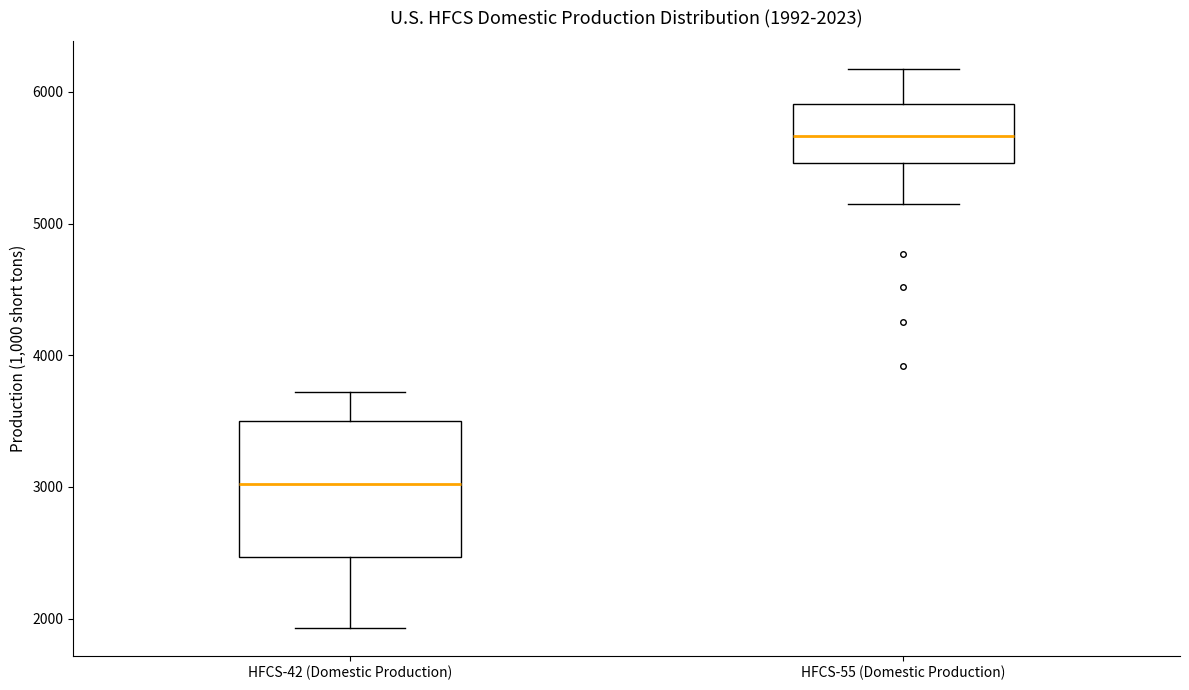

Comparing the boxes themselves (not the whiskers), which one is the tallest?

HFCS-42 (Domestic Production)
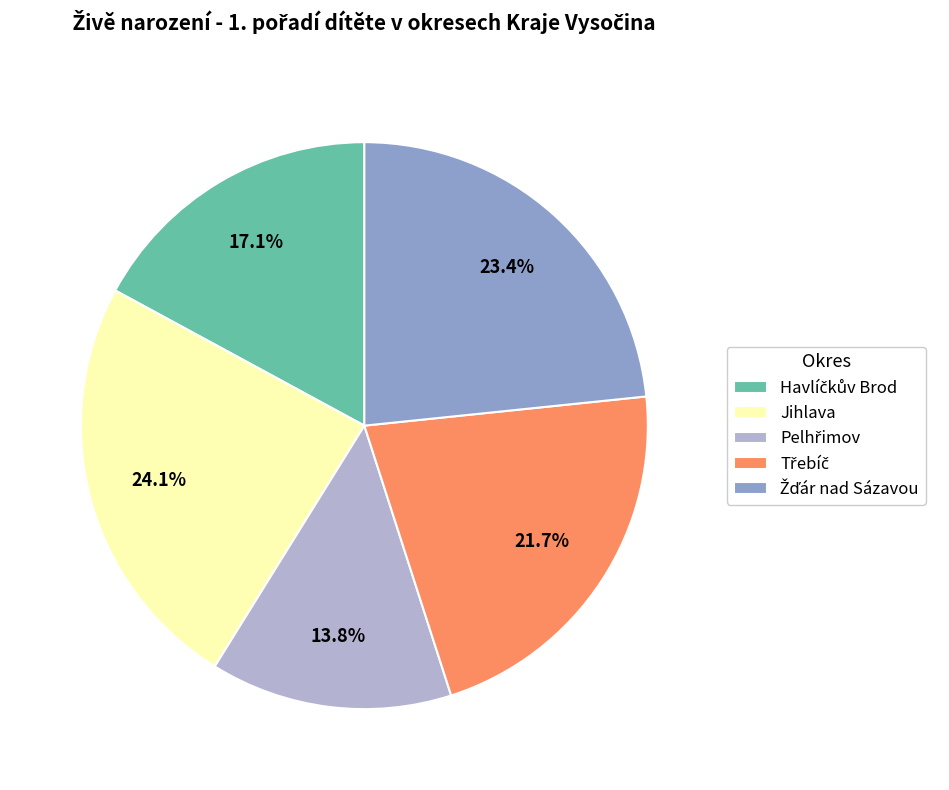

Which slice is the largest?

Jihlava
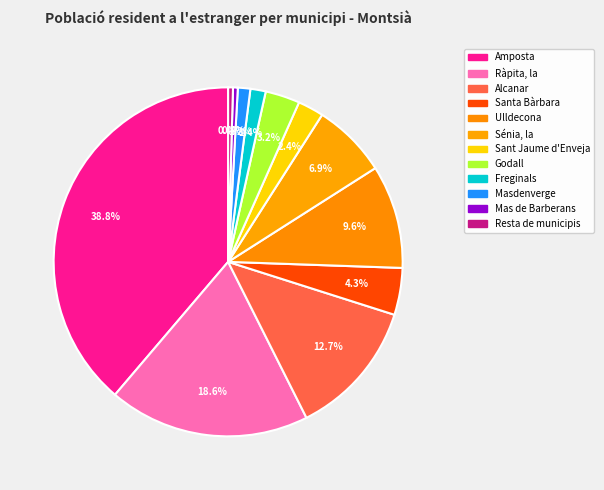

To the nearest percent, what is the average slice percentage?

8%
-------------------------
From the records above, pull out each line that contains the word "slice". Case counts.

Which slice is the largest?
To the nearest percent, what is the average slice percentage?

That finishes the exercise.